The Brown Green Record: Green Taxes Hit 25 Year Low
Green taxes have fallen for the seventh successive year and are now at their lowest level of GDP for a quarter of a century, official figures obtained by the Liberal Democrats show.
Green taxes - which include fuel duty, landfill tax, hydrocarbon duty, air passenger duty and others - took just 2.7 per cent of national income in 2006 compared with a peak of 3.6 per cent in 1999. This is the lowest level since 1981 under Mrs Thatcher's Government.
The Liberal Democrats are proposing a major switch to using green taxes to make the polluter pay, using the revenue to cut income tax. The proposals would make Britain an international leader in tackling climate change, making the country carbon neutral by 2050.
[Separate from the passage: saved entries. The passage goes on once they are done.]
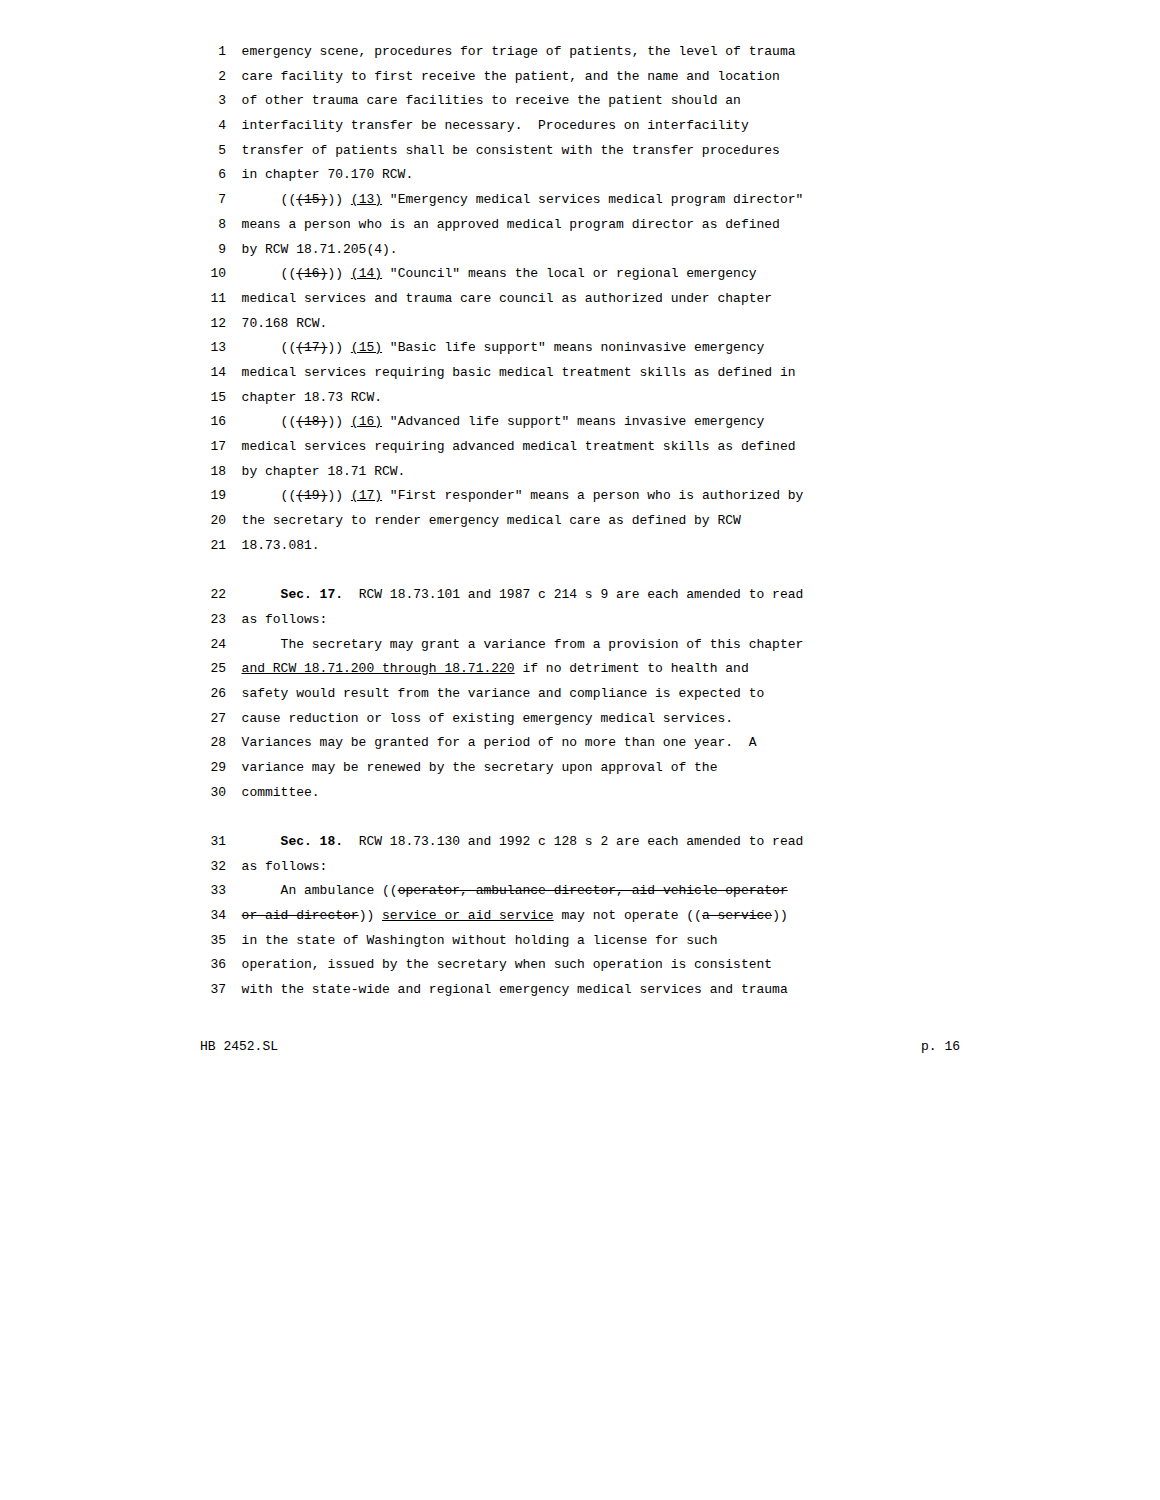emergency scene, procedures for triage of patients, the level of trauma
care facility to first receive the patient, and the name and location
of other trauma care facilities to receive the patient should an
interfacility transfer be necessary. Procedures on interfacility
transfer of patients shall be consistent with the transfer procedures
in chapter 70.170 RCW.
(((15))) (13) "Emergency medical services medical program director"
means a person who is an approved medical program director as defined
by RCW 18.71.205(4).
(((16))) (14) "Council" means the local or regional emergency
medical services and trauma care council as authorized under chapter
70.168 RCW.
(((17))) (15) "Basic life support" means noninvasive emergency
medical services requiring basic medical treatment skills as defined in
chapter 18.73 RCW.
(((18))) (16) "Advanced life support" means invasive emergency
medical services requiring advanced medical treatment skills as defined
by chapter 18.71 RCW.
(((19))) (17) "First responder" means a person who is authorized by
the secretary to render emergency medical care as defined by RCW
18.73.081.
Sec. 17. RCW 18.73.101 and 1987 c 214 s 9 are each amended to read
as follows:
The secretary may grant a variance from a provision of this chapter
and RCW 18.71.200 through 18.71.220 if no detriment to health and
safety would result from the variance and compliance is expected to
cause reduction or loss of existing emergency medical services.
Variances may be granted for a period of no more than one year. A
variance may be renewed by the secretary upon approval of the
committee.
Sec. 18. RCW 18.73.130 and 1992 c 128 s 2 are each amended to read
as follows:
An ambulance ((operator, ambulance director, aid vehicle operator
or aid director)) service or aid service may not operate ((a service))
in the state of Washington without holding a license for such
operation, issued by the secretary when such operation is consistent
with the state-wide and regional emergency medical services and trauma
HB 2452.SL p. 16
Liberal Democrat Shadow Environment Secretary, Chris Huhne MP said:
"Ever since the fuel duty protests in 2000, Gordon Brown has run scared of any tough decisions on the environment. Mr Brown has cut green taxes by a fifth even though they are crucial to changing our behaviour.
"He has cut flood defence and climate research budgets. He vetoed the plan to toll road freight, and he ditched the legal requirements on big companies to report their environmental impact in operating and financial reviews.
"Now he has even downgraded the cabinet committee on the environment, which will now only be a sub-committee of the economic committee chaired by the Chancellor.
"Sadly, all the evidence is that Mr Brown is not green and does not understand the key threat posed by climate chaos. Polluters must pay, we must shift tax from people and on to pollution."